Despite being only twelve years old, Dalya handled herself with such maturity that the nurse couldn't even distinguish her as a patient. Once vital signs were taken and an electric reading of her heart's activity was completed, it was time for the most unpleasant part--the blood test. Quiet tears rolled down Dalya's cheeks as the doctor collected a small, but painful sample. My mother, who accompanied us to the hospital and was once a heart surgery patient herself, was the perfect person to provide comfort and empathy to Dalya at this time.

Another antidote for her bruised spirits was soon discovered as our group headed towards the echo department. Unbeknownst to me, Dalya had never ridden in an elevator before! With a girlish squeal, she held my arm tightly and braced herself for a brief ascent to the second floor. It was beautiful to share her joy in something that has long been commonplace to me.

Dr. Alona welcomed us into her office and began a thorough 3-D examination of Dalya's heart. During the assessment, she confirmed the diagnosis of Epstein's anomaly, a rare condition in which the heart's anatomy is misconfigured in several ways. One valve, namely the tricuspid, is not in the correct position, and the right atria (upper chamber) is grossly enlarged. These problems result in her heart working much harder than it needs to, eventually leading to failure if not surgically corrected. The good news is that Dalya's defect was caught in time, and she is a prime candidate for a full repair. Dalya's aunt seemed quite relieved and thankful for this news, as did our lovely patient.
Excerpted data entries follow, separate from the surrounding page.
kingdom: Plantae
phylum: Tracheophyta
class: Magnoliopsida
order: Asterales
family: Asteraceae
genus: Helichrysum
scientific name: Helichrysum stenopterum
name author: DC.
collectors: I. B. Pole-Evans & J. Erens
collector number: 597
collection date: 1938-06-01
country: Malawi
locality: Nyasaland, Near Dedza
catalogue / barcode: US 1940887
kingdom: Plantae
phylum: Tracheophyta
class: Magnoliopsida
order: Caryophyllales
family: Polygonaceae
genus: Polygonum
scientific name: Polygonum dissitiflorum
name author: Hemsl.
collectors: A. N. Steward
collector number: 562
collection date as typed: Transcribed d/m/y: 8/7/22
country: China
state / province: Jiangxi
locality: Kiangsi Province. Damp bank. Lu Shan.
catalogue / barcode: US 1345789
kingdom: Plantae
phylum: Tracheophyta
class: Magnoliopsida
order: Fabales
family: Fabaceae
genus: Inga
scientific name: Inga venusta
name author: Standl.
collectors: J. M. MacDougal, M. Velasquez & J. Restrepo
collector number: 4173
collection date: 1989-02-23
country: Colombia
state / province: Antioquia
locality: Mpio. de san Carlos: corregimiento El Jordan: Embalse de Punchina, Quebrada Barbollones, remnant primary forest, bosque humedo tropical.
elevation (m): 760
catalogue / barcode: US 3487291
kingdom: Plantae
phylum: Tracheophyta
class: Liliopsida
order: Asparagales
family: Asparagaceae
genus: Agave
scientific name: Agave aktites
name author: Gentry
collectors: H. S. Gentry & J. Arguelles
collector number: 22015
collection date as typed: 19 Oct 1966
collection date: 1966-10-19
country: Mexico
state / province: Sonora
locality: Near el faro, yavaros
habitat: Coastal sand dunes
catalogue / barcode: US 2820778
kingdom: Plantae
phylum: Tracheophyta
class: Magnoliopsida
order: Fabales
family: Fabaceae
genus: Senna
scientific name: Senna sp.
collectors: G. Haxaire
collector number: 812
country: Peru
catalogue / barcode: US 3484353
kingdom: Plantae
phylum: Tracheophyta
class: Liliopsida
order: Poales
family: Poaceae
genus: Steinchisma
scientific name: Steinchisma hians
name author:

No doubt Dalya was tired and ready to return home by the end of the day. Her face lit up, and she gave me a hug when I announced that all the tests were finished for now. It has only been one day since I met this fine young lady and already she feels like a sister to me. May the Lord continue to pour out His grace on her life and bring her to full restoration.

"I Made It Papa!"

Posted on Sun, 11/24/2013 - 22:52 by Jonathan Miles

It was a sweet, vivacious young woman who stepped off the plane from Kurdistan this weekend. Perhaps you can catch a bit of Dalya's personality from the joyful expression on her face as she excitedly called her father back in Iraq. We're grateful to come alongside Dalya and her family at such a crucial time in her life. First exams in the hospital in Israel are set for tomorrow morning!

Healing to Come for Dalya

Posted on Thu, 10/17/2013 - 13:48 by Kelsey Cannon

Dalya from northern Iraq has lived with her congenital heart defects, Ebstein’s anomaly and an atrial septal defect (ASD), for twelve years. In patients with Ebstein’s anomaly, the valve separating the atria and ventricle on the right side of the heart is malformed or doesn’t work properly. As a result, blood can leak back through the right ventricle to the atria, making the heart’s tasks harder or less efficient. An ASD denotes the presence of a hole between the two upper chambers, or atria, of the heart, allowing oxygenated and oxygen-deficient blood to mix. This also makes the heart work harder to accomplish its goals.

Some patients with Ebstein’s anomaly don’t undergo a surgical correction of their heart if the symptoms aren’t severe enough to limit everyday life. But for those that do need treatment, like Dalya, the heart is at risk of failing due to weakness or enlargement. We hope to have Dalya with us in Israel by the end of the month to begin medical treatment.